--- EXCERPTED TEXT Enclosed Below ---
One of the main reasons to move to the cloud is the promise of a decreasing Total Cost of Ownership. But the calculation of the TCO (IaaS) is not always easy to do. Luckily some cloud-providers provide also the so-called TCO-calculators for comparising the TCO of your IT on-premise with the Cloud-solutions. I was already aware of Amazon’s AWS TCO calculator, but it came to my attention that Oracle has got on too. This post is about a small test to show some differences.
Let’s assume we own a company and our subject of attention is 4 outdated servers, with 2 quad core cpu’s each, and we want to know if there’s a business case to go to the cloud. And I will keep in mind I’m using TCO calculators from providers… 🙂
Start filling in the numbers, at first with the AWS’s TCO calculator. Default it is in ‘basic’ mode, with an option to go ‘advanced’. Used the basic mode for this purpose with default metrics. In the advanced mode you are able to finetune, adapting the figures to fit your own situation.
TCO Cloud calculator AWS
That’s quite an easy exercise. That’s it. The result at AWS:
But the total amount of server-costs seems quite high. About 40k per year. This can’t be right, can it?
An overview-look at the most interesting component, the server on-premises component:
A lot of Overhead has been calculated. Under the button ‘Calculations’ a more detailed story of this overhead:
Ok. Let’s take a look at Oracle.
TCO Cloud calculator Oracle
Let’s run the same test with Oracle’s TCO calculator. Here you must first take a decision .
--- End of Enclosed EXCERPTED TEXT ---
--- EXTRACTED RECORDS Enclosed Below ---
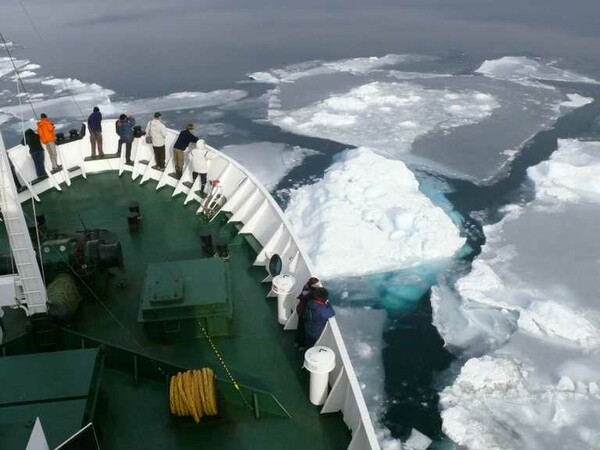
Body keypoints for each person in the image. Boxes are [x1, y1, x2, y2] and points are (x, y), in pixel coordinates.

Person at [294, 277, 322, 349]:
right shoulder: (310, 293)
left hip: (300, 309)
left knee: (300, 327)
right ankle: (302, 345)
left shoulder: (306, 286)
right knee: (303, 329)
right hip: (304, 312)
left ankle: (297, 342)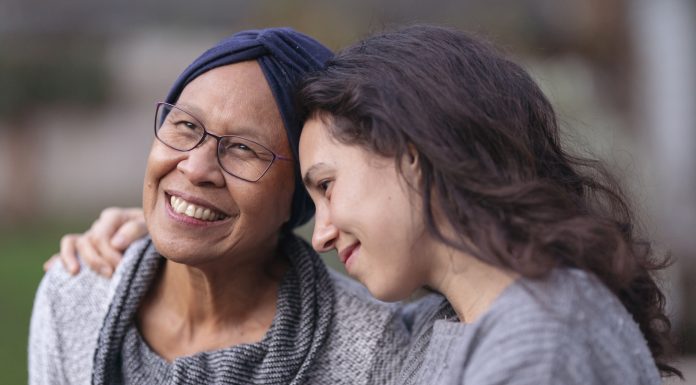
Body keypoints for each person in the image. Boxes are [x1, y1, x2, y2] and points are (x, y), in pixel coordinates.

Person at [50, 25, 681, 384]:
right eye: (184, 129)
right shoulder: (472, 323)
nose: (320, 233)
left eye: (325, 186)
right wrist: (170, 232)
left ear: (414, 154)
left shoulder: (534, 350)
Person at [30, 28, 410, 385]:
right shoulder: (75, 298)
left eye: (244, 148)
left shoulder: (371, 348)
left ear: (300, 191)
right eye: (186, 126)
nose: (196, 168)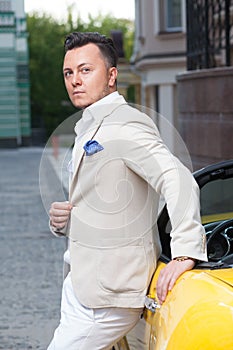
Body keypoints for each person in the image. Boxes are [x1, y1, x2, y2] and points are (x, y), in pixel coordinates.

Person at [48, 32, 207, 350]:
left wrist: (186, 250)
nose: (75, 80)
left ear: (111, 75)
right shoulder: (88, 126)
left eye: (85, 70)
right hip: (81, 283)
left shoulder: (126, 124)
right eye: (69, 72)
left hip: (108, 296)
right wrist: (62, 219)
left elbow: (177, 178)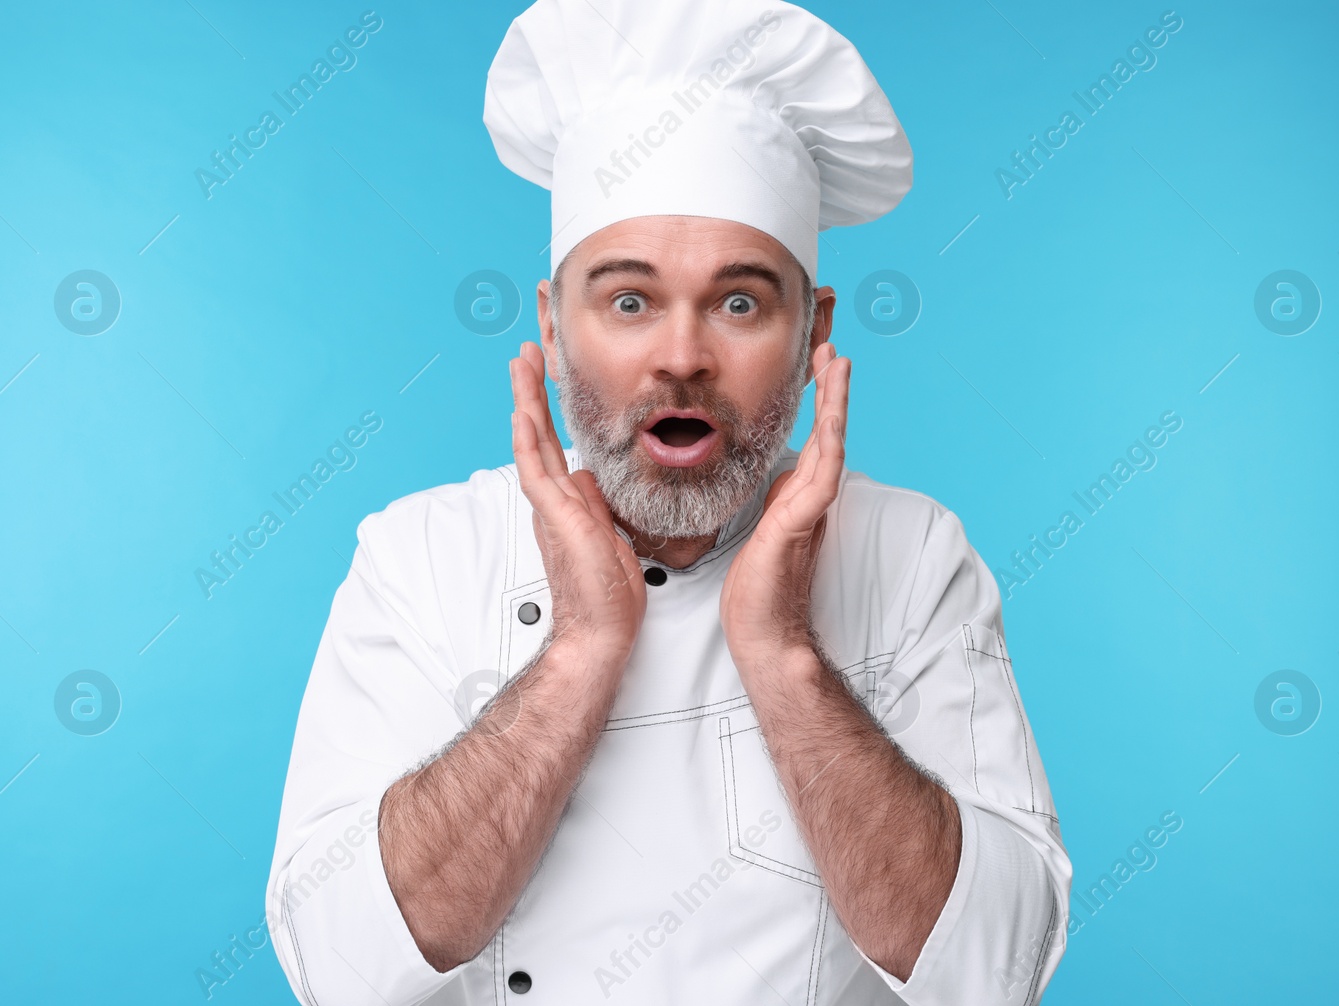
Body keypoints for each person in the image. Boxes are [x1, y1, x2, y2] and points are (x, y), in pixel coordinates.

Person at [265, 1, 1071, 1003]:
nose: (682, 355)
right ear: (554, 330)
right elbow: (337, 969)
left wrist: (779, 650)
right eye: (629, 300)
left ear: (813, 336)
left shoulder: (910, 556)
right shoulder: (421, 557)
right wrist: (578, 653)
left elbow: (995, 970)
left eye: (740, 302)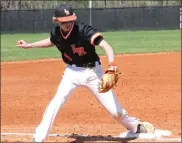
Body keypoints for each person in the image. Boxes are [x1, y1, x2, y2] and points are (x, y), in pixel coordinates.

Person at [17, 3, 155, 142]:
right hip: (71, 72)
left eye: (71, 19)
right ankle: (39, 138)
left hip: (93, 73)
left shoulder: (84, 30)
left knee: (115, 112)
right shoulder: (57, 33)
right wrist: (30, 45)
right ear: (56, 20)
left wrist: (112, 64)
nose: (68, 23)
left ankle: (135, 126)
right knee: (56, 102)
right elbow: (52, 41)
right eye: (64, 21)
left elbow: (107, 46)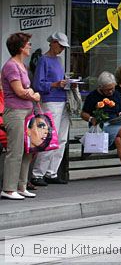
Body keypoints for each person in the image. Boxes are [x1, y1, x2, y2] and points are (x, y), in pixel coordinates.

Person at [81, 71, 121, 181]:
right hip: (101, 125)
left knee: (119, 139)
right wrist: (92, 118)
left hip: (116, 123)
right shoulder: (92, 96)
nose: (111, 91)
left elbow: (119, 110)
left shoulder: (116, 93)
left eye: (112, 88)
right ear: (101, 87)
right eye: (108, 89)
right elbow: (83, 114)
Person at [2, 32, 41, 200]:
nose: (30, 46)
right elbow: (19, 91)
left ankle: (21, 185)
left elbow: (26, 89)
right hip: (15, 112)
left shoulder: (22, 66)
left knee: (28, 150)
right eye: (27, 44)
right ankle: (9, 189)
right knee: (16, 150)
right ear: (20, 48)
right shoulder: (11, 66)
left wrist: (31, 93)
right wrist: (33, 95)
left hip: (27, 112)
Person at [31, 32, 71, 186]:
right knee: (48, 137)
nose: (61, 49)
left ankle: (51, 171)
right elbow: (37, 84)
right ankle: (38, 173)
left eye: (63, 46)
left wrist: (66, 84)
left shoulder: (58, 60)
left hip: (61, 100)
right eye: (60, 45)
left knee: (61, 138)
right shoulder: (44, 60)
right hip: (50, 101)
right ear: (53, 43)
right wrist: (55, 84)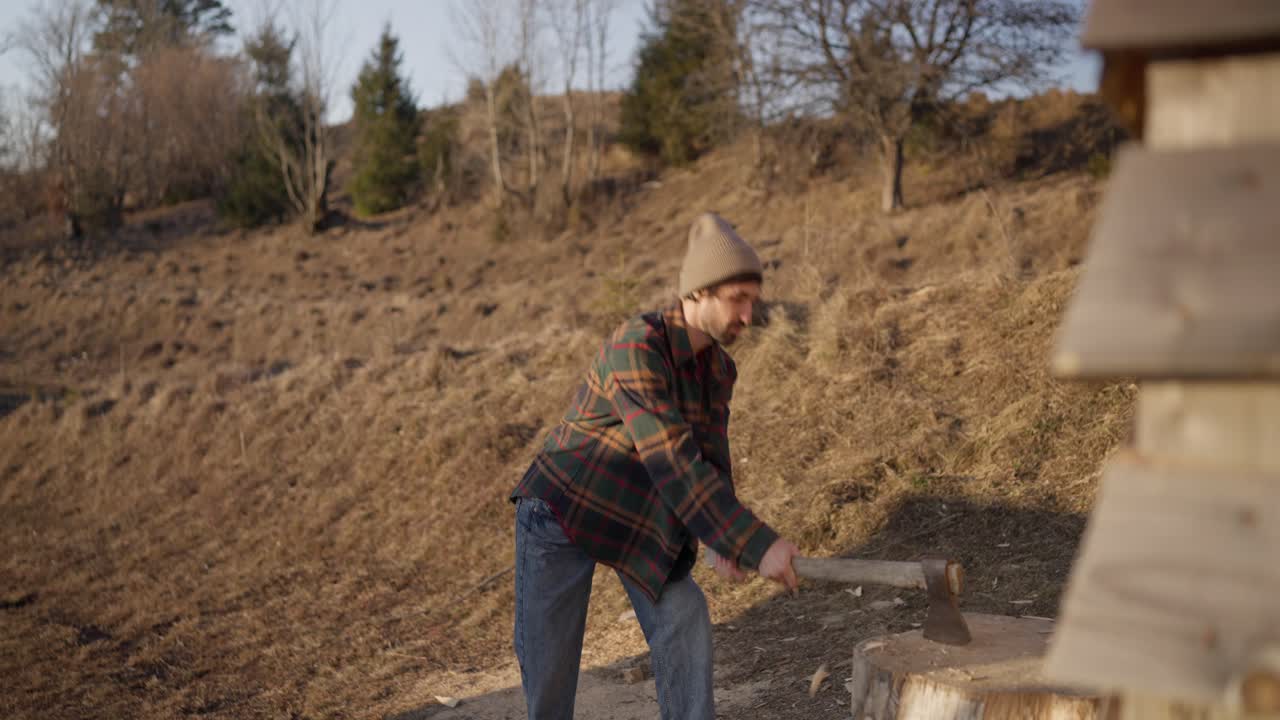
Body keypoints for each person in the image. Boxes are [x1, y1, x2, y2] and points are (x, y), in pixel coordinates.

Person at [510, 212, 801, 720]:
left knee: (685, 617)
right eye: (738, 299)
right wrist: (757, 542)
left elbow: (709, 459)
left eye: (754, 300)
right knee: (551, 680)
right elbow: (673, 463)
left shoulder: (718, 368)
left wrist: (723, 540)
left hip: (633, 520)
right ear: (697, 295)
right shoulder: (637, 347)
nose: (749, 316)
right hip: (561, 510)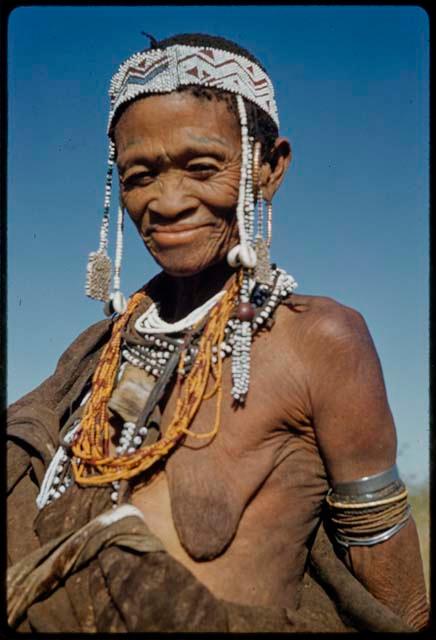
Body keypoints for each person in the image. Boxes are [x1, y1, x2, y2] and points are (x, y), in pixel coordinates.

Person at [6, 33, 429, 633]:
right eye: (140, 175)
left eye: (202, 167)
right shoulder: (97, 356)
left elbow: (391, 578)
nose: (168, 201)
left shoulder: (320, 341)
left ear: (268, 167)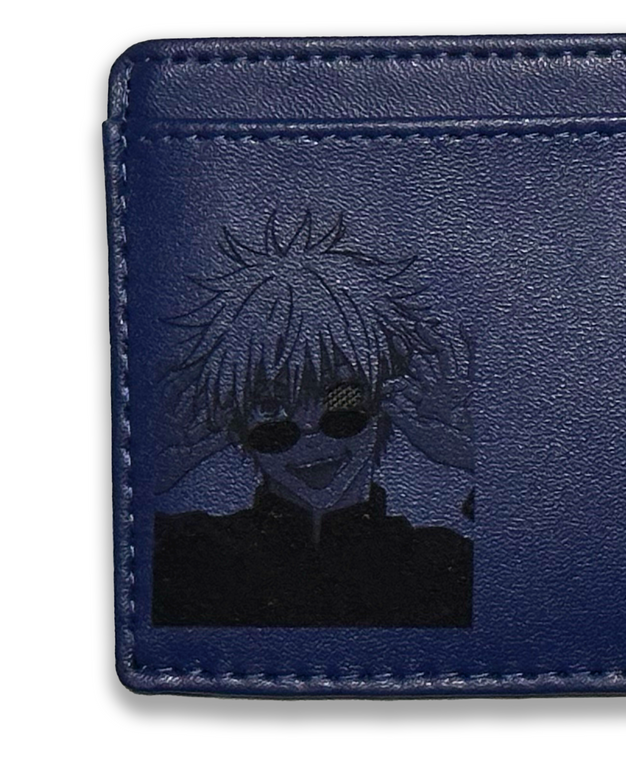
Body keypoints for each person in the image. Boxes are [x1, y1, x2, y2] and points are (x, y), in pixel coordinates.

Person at [149, 211, 474, 627]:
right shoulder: (186, 555)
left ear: (387, 399)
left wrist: (476, 458)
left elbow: (537, 580)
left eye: (340, 398)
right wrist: (147, 470)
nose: (308, 429)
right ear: (233, 422)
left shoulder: (446, 565)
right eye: (271, 408)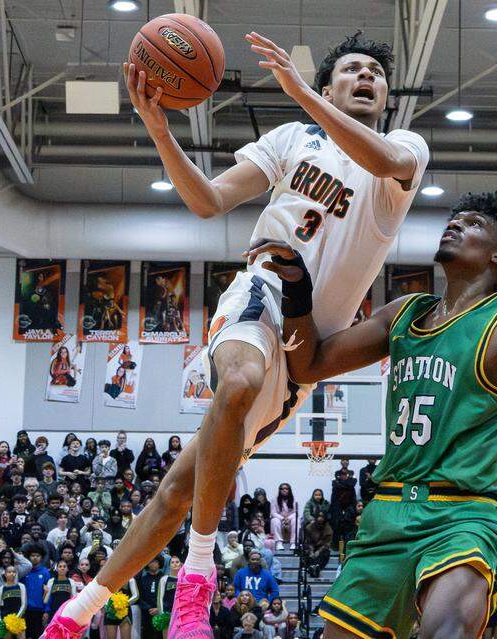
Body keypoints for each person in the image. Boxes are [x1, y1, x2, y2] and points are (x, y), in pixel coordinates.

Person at [40, 29, 429, 639]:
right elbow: (209, 200)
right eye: (352, 68)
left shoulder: (403, 150)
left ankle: (74, 614)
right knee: (241, 378)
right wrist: (161, 131)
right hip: (262, 284)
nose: (366, 77)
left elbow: (385, 160)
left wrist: (301, 91)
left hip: (311, 341)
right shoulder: (291, 139)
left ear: (383, 95)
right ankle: (198, 575)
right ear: (330, 85)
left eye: (375, 72)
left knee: (175, 493)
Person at [250, 191, 497, 639]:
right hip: (386, 510)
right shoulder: (404, 313)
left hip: (461, 511)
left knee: (444, 630)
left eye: (474, 223)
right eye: (454, 219)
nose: (457, 224)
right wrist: (296, 291)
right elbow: (309, 364)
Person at [0, 564, 26, 639]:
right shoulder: (1, 589)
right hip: (6, 619)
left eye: (14, 572)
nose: (12, 573)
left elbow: (24, 604)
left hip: (19, 618)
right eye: (9, 572)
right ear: (5, 574)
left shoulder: (21, 586)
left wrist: (17, 617)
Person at [269, 483, 298, 550]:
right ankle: (279, 543)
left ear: (289, 490)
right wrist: (282, 518)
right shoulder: (274, 499)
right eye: (282, 489)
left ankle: (293, 543)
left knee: (296, 520)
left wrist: (288, 518)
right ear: (279, 490)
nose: (284, 490)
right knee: (274, 520)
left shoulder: (294, 499)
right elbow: (273, 513)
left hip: (290, 520)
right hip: (280, 520)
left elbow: (296, 513)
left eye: (286, 489)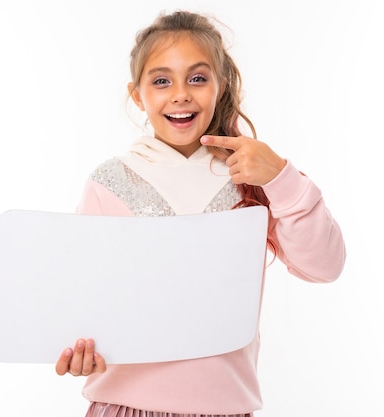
--- End of Enclosed EXTRACTED RECORDS ---
> _QUESTIONS TO ANSWER_:
**1.** In the post on cloud TCO calculators, how many servers does the test scenario involve, and how many CPUs does each one have?
**2.** Carry on the post on cloud TCO calculators from its final sentence.
The data above is separate material from the post on cloud TCO calculators.

> _RESPONSES_:
**1.** Four outdated servers, each with two quad-core CPUs.

**2.**
A bit confusing for me, does it differ what to choose?
Clicked two of them: ‘Migrating your Data Center’ and ‘Lifting and Shifting Infrastructure Operations’. The only difference I could detect is slightly increased storage costs when chosing for ‘Migrating Your Data Center’.
Quite a different start anyhow.
No need to fill in the number of cores here….
Next step, storage 1 TB
Next step, default network requirements:
Next step, what kind of service:
Next step, what kind of storage service:
Next step, what kind of networking service:
Next step, the result:
This seems a lot cheaper, at least on-premises. Big difference: the costly part here is IT Labor instead of Overhead / Facilities at on-premises:
Offered Cloud solutions
A big difference what you get in the cloud: at Oracle we get one instance with 6 OCPU for our 4 servers with in total 32 cores:
And with AWS we get 4 instances with 32 virtual CPU’s:
This makes it very difficult to compare the two methodologies for me, and even harder to judge.
Examples
I ran another test with 1 server. So now we have two cases to compare.
Case | Virtual? | #servers | #cpu/server | #cores/cpu |
1 | No | 4 | 2 | 4 |
2 | No | 1 | 2 | 4 |
What is the outcome per case ?
AWS TCO Calculator (basic)
TCO AWS | ||||
On Premise | Cloud | Overhead On-prem | Offered solution | |
1 | 186.512 | 147.534 | 75.089 | 4 x r3.8xlarge, 32 vCPU |
2 | 140.260 | 37.925 | 61.540 | 1 x r3.8xlarge, 8 vCPU |
Oracle TCO calculator
TCO Oracle | Cloud | Overhead On-prem | Offered solution | |
1 | 108.441 | 58.300 | 37.985 | 1 x OC6 |
2 | 34.996 | 16.398 | 19.240 | 1 x OC2M *) |
*) 2 OCPU’s with 4vCPU
But what does it mean? I tend to say ‘Absolutely nothing’. Most of all disappointment in the differences of the TCO on-premise. I know every company is different, but this is quite a big difference.
But this needs more investigation and examples to fill in and there are a lot of financial people to judge the usability of these TCO calculators. Just try it, pick the metrics you think is best for your company, it could be helpful after all.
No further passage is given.